Activities:
1 - Translate this sentence from the tangent-line question into Spanish: "I've been able to convince myself in pictures that the necessary and sufficient condition is that $\beta=\alpha\pm \pi/2$."
2 - Rewrite part of the tangent-line question with "circle" changed to "ring" throughout. Begin at the words "Conditions for when" and stop after "direction of $b$.".
3 - Continue the forum post about tangent lines to a circle in the complex plane from the point where it ends.

(Beginning of Selected extract)

Conditions for when a line in $\mathbb{C}$ is tangent to a point on a circle

Question

I am working on the following problem from Chapter 1, Section 5 of Conway's "Functions of One Complex Variable":

Let $C$ be the circle {z:|z-c|=r}, r>0; let $a=c+r\text{ cis }\alpha$ and put $$ L_\beta=\left\lbrace z:\text{Im}\left(\frac{z-a}{b}\right)=0\right\rbrace $$ where $b=\text{cis }\beta$. Find necessary and sufficient conditions in terms of $\beta$ that $L_\beta$ be tangent to $C$ at $a$.

Here, Conway uses the notation $\text{cis }\alpha$ to denote $(\cos\alpha+i\sin\alpha)$; also, he shows in the section mentioned that $L_\beta$ is simply the line in $\mathbb{C}$ containing $a$ in the direction of $b$.

I've been able to convince myself in pictures that the necessary and sufficient condition is that $\beta=\alpha\pm \pi/2$. One direction is:

Define $$ L_\alpha=\left\lbrace z:\text{Im}\left(\frac{z-c}{d}\right)=0\right\rbrace $$ where $d=\text{cis }\alpha$. Then $L_\alpha$ is the line containing $c$ in the direction of $a$. Assuming $\beta=\alpha\pm\pi/2$, define unit vectors $z_1=\text{cis }\alpha$ and $z_2=\text{cis }\beta$. If we were to add $a$ to each of these, then $z_1\in L_\alpha$ and $z_2\in L_\beta$. So, it suffices to show that $z_1$ and $z_2$ are perpendicular when considered as vectors in $\mathbb{R}^2$. Since $z_1=(\cos\alpha,\sin\alpha)$ and $z_2=(\cos\beta,\sin\beta)$, then $$z_1\cdot z_2=\cos\alpha\cos\beta+\sin\alpha\sin\beta=\cos\alpha-\beta=\cos(\pm \pi/2)=0.$$

My questions are:

1. Is this enough to show one direction, or would I have to show something more to show that $L_\beta$ is tangent to $C$ at $a$? Or maybe I've missed the mark completely?

(End of Selected extract)
(Beginning of Exercise data)

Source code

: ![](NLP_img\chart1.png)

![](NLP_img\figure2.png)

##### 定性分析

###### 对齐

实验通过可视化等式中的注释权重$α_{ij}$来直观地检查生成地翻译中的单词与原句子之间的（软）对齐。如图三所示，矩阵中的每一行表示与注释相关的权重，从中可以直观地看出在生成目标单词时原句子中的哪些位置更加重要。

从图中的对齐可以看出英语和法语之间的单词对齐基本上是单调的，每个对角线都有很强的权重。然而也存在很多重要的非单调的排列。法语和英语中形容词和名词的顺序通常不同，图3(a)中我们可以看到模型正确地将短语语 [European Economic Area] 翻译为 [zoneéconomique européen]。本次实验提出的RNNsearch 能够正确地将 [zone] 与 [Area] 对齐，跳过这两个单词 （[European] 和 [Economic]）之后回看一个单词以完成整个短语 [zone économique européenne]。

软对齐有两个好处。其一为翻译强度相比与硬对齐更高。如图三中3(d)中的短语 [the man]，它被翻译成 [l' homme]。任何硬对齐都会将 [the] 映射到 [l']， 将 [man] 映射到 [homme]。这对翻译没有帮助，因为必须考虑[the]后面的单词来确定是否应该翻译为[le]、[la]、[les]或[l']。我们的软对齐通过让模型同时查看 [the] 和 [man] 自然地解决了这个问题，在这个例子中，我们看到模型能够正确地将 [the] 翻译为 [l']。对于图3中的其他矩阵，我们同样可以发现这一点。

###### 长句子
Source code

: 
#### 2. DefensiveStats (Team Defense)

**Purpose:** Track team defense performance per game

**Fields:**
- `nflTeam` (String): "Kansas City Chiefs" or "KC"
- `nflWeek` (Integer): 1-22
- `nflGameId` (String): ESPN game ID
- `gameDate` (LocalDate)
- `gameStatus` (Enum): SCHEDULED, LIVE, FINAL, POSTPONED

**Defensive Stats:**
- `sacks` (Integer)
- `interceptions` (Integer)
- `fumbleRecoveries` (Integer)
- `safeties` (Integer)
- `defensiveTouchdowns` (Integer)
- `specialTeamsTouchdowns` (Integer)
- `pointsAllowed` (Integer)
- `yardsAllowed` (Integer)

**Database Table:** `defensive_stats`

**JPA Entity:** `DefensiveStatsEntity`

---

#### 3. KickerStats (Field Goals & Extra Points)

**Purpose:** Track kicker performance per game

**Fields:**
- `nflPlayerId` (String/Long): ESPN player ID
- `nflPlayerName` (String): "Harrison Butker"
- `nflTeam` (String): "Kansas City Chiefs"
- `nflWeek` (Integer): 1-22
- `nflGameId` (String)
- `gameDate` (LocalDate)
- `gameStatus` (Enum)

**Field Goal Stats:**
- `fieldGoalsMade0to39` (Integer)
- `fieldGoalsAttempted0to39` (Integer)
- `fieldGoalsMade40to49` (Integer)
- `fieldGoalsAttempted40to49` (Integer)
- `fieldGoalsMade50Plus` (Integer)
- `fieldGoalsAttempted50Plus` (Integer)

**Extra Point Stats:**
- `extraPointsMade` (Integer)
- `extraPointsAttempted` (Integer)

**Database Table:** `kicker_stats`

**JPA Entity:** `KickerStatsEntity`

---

(End of Exercise data)

Answers in order:
1 - He logrado convencerme con dibujos de que la condición necesaria y suficiente es que $\beta=\alpha\pm \pi/2$.

2 -
Conditions for when a line in $\mathbb{C}$ is tangent to a point on a ring

Question

I am working on the following problem from Chapter 1, Section 5 of Conway's "Functions of One Complex Variable":

Let $C$ be the ring {z:|z-c|=r}, r>0; let $a=c+r\text{ cis }\alpha$ and put $$ L_\beta=\left\lbrace z:\text{Im}\left(\frac{z-a}{b}\right)=0\right\rbrace $$ where $b=\text{cis }\beta$. Find necessary and sufficient conditions in terms of $\beta$ that $L_\beta$ be tangent to $C$ at $a$.

Here, Conway uses the notation $\text{cis }\alpha$ to denote $(\cos\alpha+i\sin\alpha)$; also, he shows in the section mentioned that $L_\beta$ is simply the line in $\mathbb{C}$ containing $a$ in the direction of $b$.

3 -
2. How would I begin the other direction? Should I use the definition of "tangent to $C$ at $a$" that says $L_\beta$ contains only the point $a$ in the circle $C$? Or something else?

Answer 1

Here is a "computational" proof.

This issue is translation-invariant and enlargment (i.e., homothety)-invariant; you may thus assume $c=0$ and $r=1$.

Therefore,

• you can parametrize the circle as the set of $z$ such that $z=e^{i \theta}.$

• the "equation" of the straight line becomes

$$\Im(\dfrac{z-e^{i \alpha}}{e^{i \beta}})=0 \ \iff \ \Im((z-e^{i \alpha})e^{-i \beta})=0.$$

A straight line is tangent to a circle if it has only one common point with it. Thus, it remains to see under which condition the following equation in $\theta$ has a unique solution:

$$\Im((e^{i \theta}-e^{i \alpha})e^{-i \beta})=0 \ \iff \ \Im(e^{i (\theta-\beta)}-e^{i (\alpha-\beta)})=0$$ $$ \ \iff \ \sin(\theta-\beta)-sin(\alpha-\beta)=0.$$

Two angles have the same sine if they are either equal or supplementary (modulo $2 \pi$).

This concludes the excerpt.